Initially, writing factually takes a little work.  It’s a different mindset for sure than just writing hype and using hyperbole.  In fact, it can be difficult to stop making promo statements.  But keep at it—you can do it if you just keep your mission-critical objectives in mind—and a tight rein on your editing.

Your mindset has to be:  Your visitor has come to you to deal with a specific need or problem they have—they are not looking to be marketed to in an obvious manner.  So don’t do it!

Write Precisely

It is crucial that everything you write be crystal clear.  Since the internet is global, your audience can bring a variety of cultural backgrounds to their interpretation of your language.  So, be aware of this so that you can take care in choosing your words. 

Avoid using puns, local or colloquial expressions, insider-type jokes, or anything political or too current-event oriented.  These can leave people mystified or even angry—so they’re generally best avoided.


Edit Concisely

The best way to craft your language is to think in terms of making every word count.  If your language doesn’t support your objectives—that is, if it’s not clearly mission-critical (designed precisely to meet your objectives)—change the wording until it is.   Again, tight editing required!
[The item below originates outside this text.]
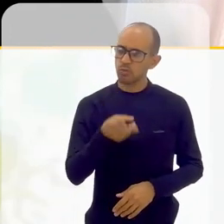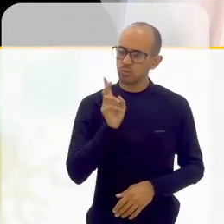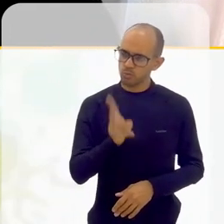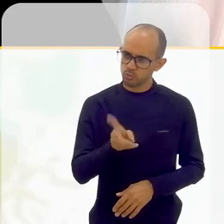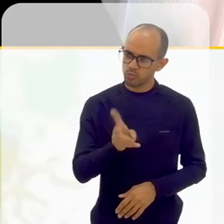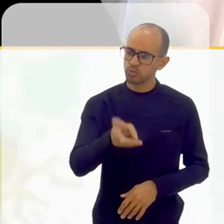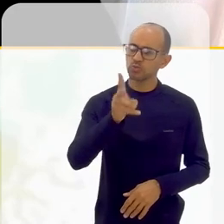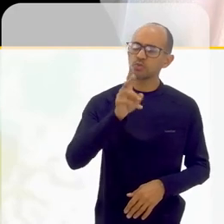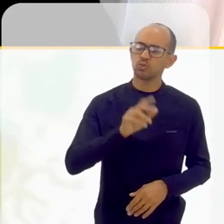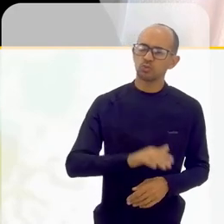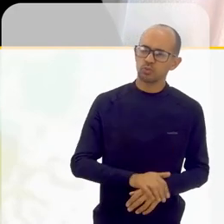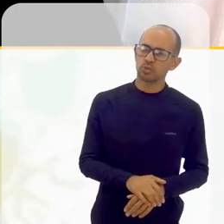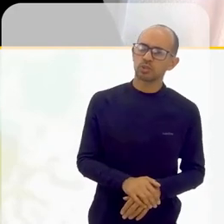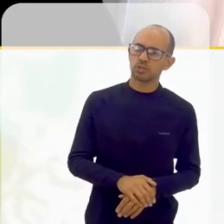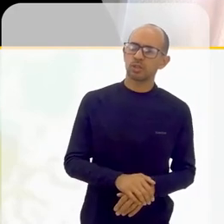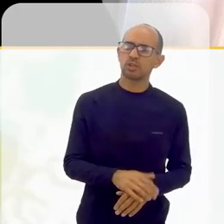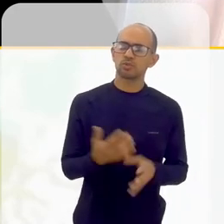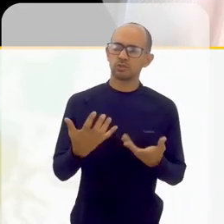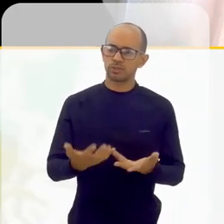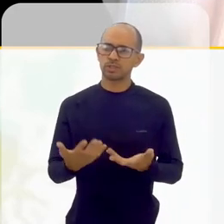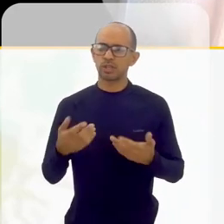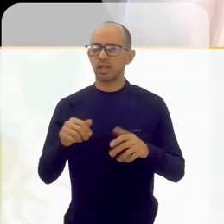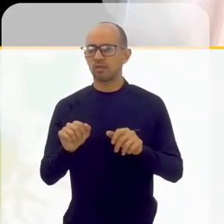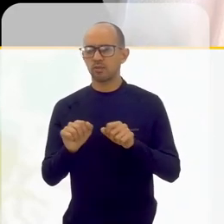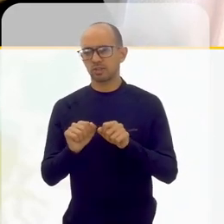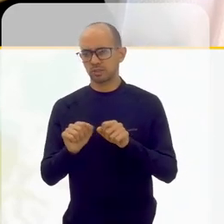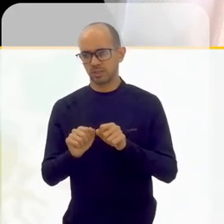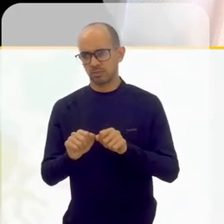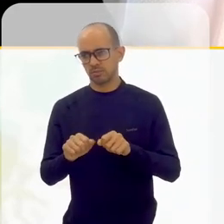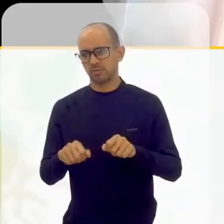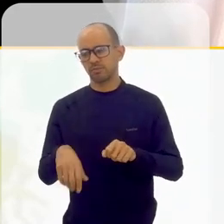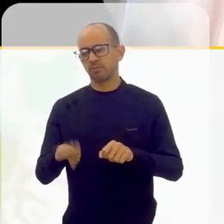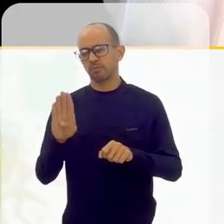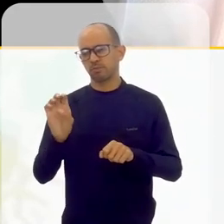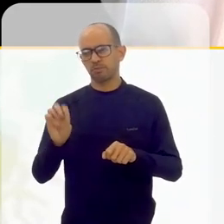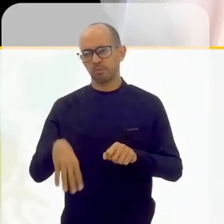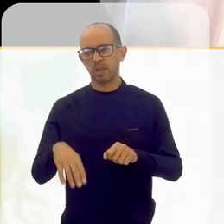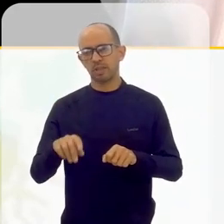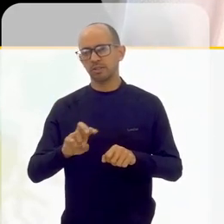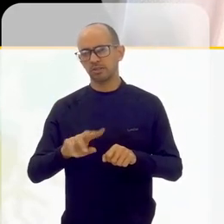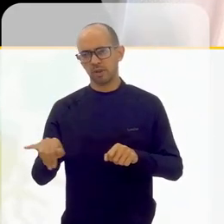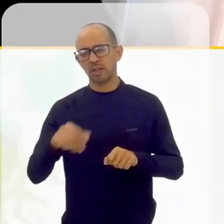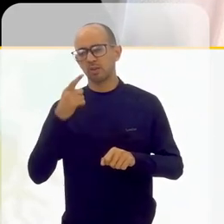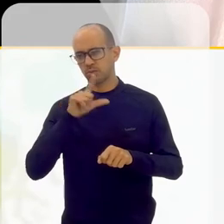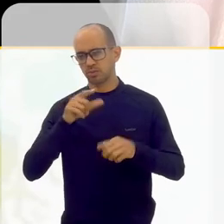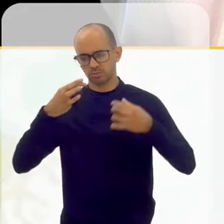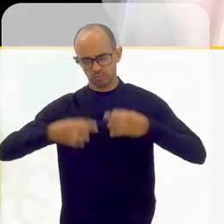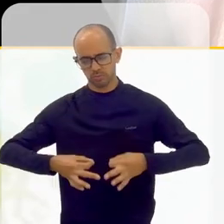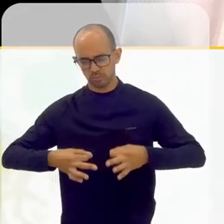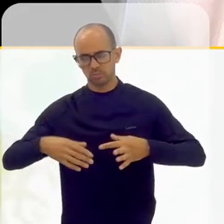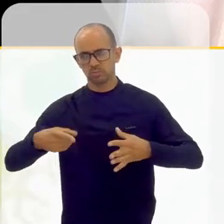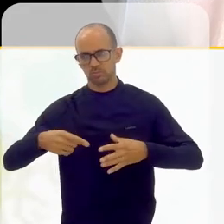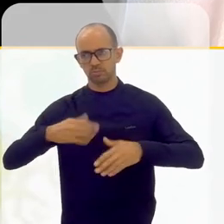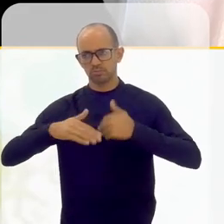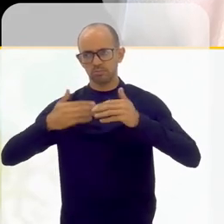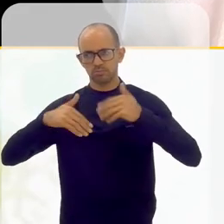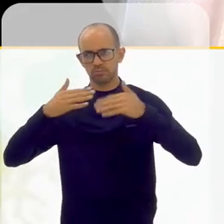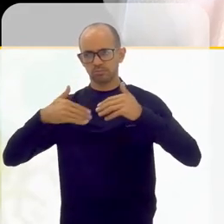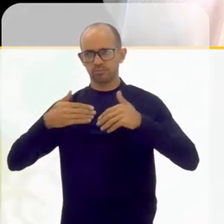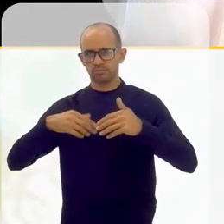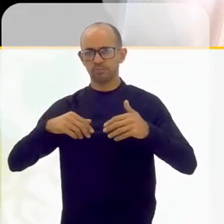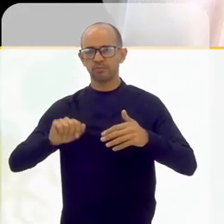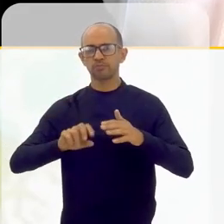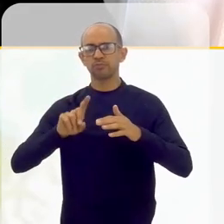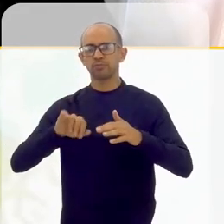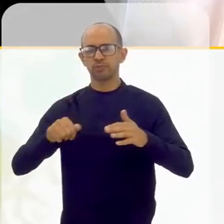persistir naquilo que você quer seguir, que fazendo bem, se dedicando, com certeza, uma oportunidade ela surge de alguma maneira. Uma hora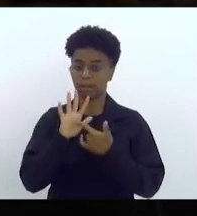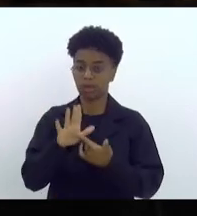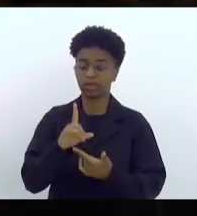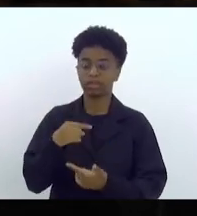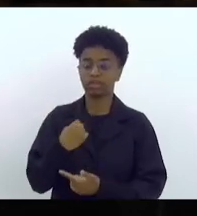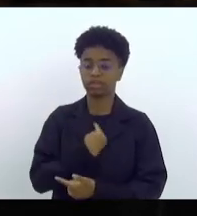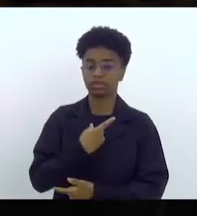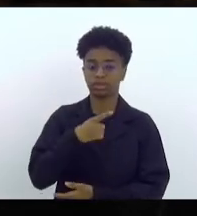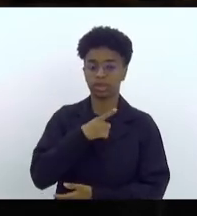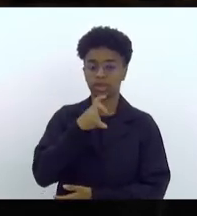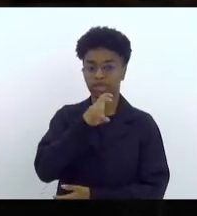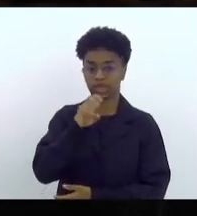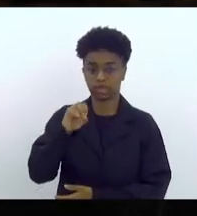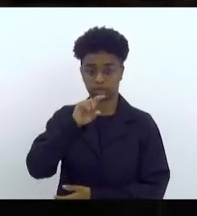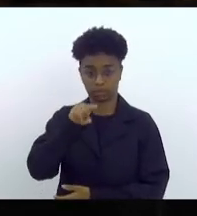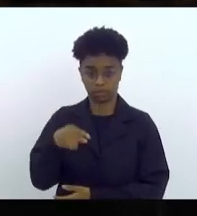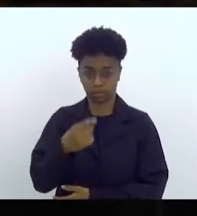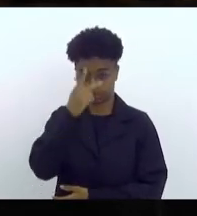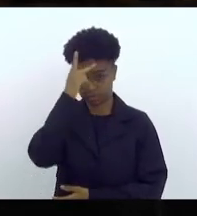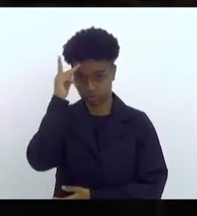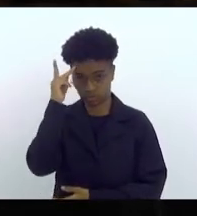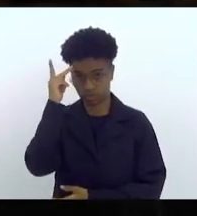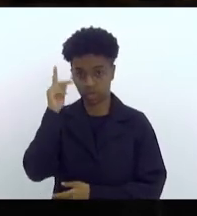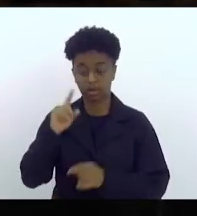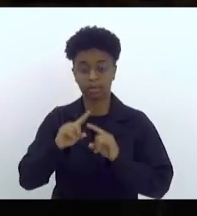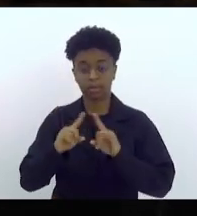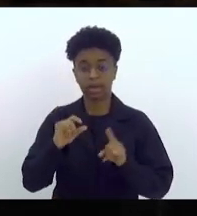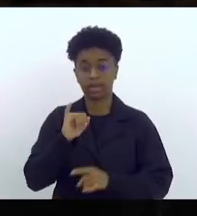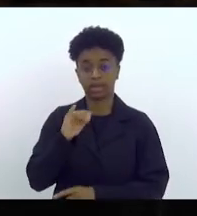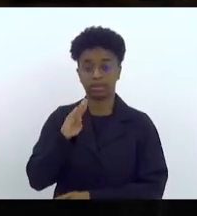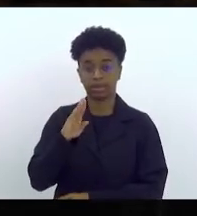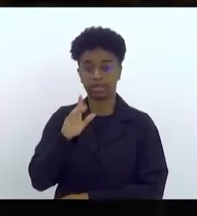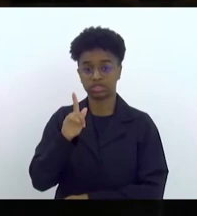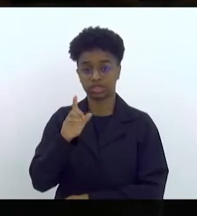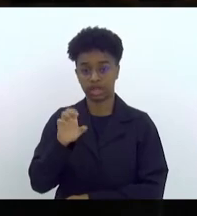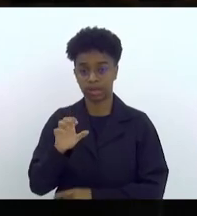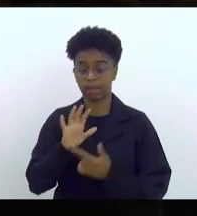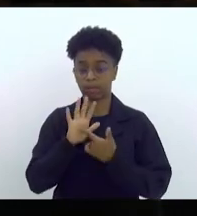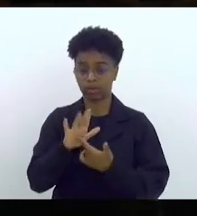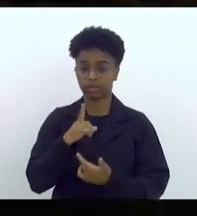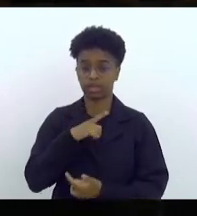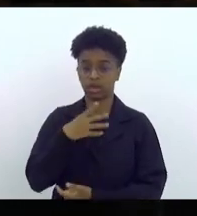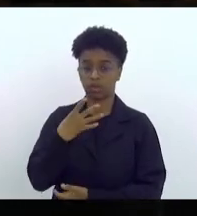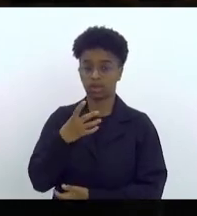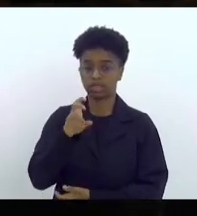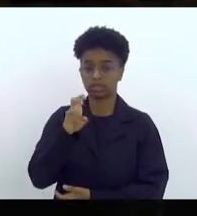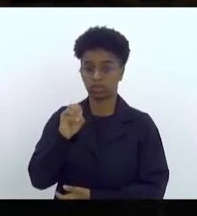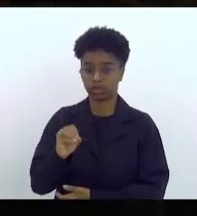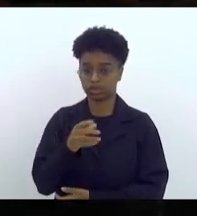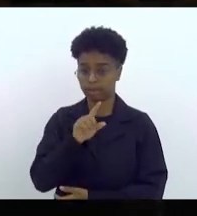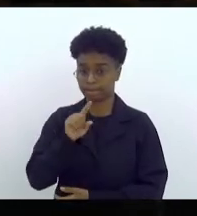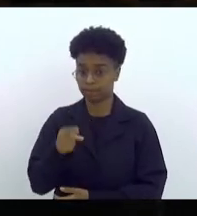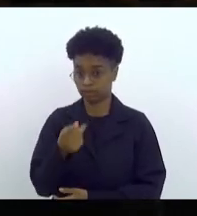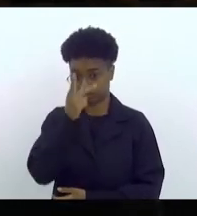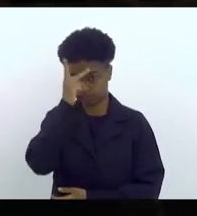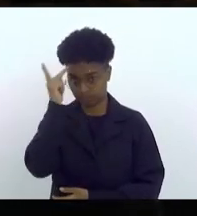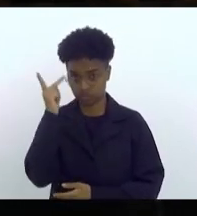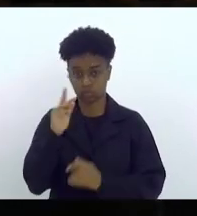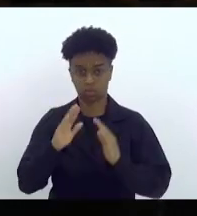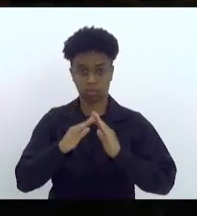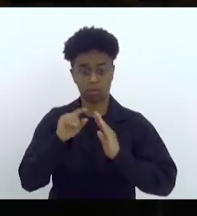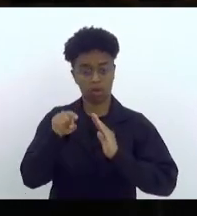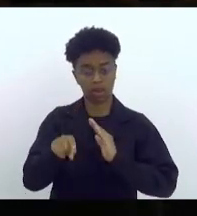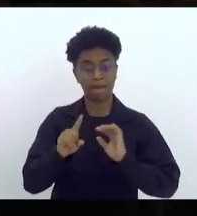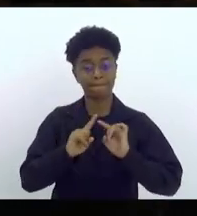o IBGE de 450 mil pessoas, uma cidade que não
Ask yourself at every juncture, “What is really necessary here?  Do I absolutely have to say this right here, or can I put it somewhere else—or leave it out?"  Making your communication concise has two wonderful advantages that amount to real pay-offs for you.  They’re both going to be pretty obvious to you by now, but here they are:


Your visitors—hopefully soon to be your customers—are able to grasp your information more quickly—and the recall of that information is enhanced when there’s less of it to have to commit to memory.

The time your visitors have to spend reading your content has been shortened for them, so they’re much less likely to experience impatience and frustration—in fact, just the opposite occurs.  They will feel validation and an increasing affinity with your site.  This is what leads to sales—and it’s all about tight editing and carefully-constructed copy writing.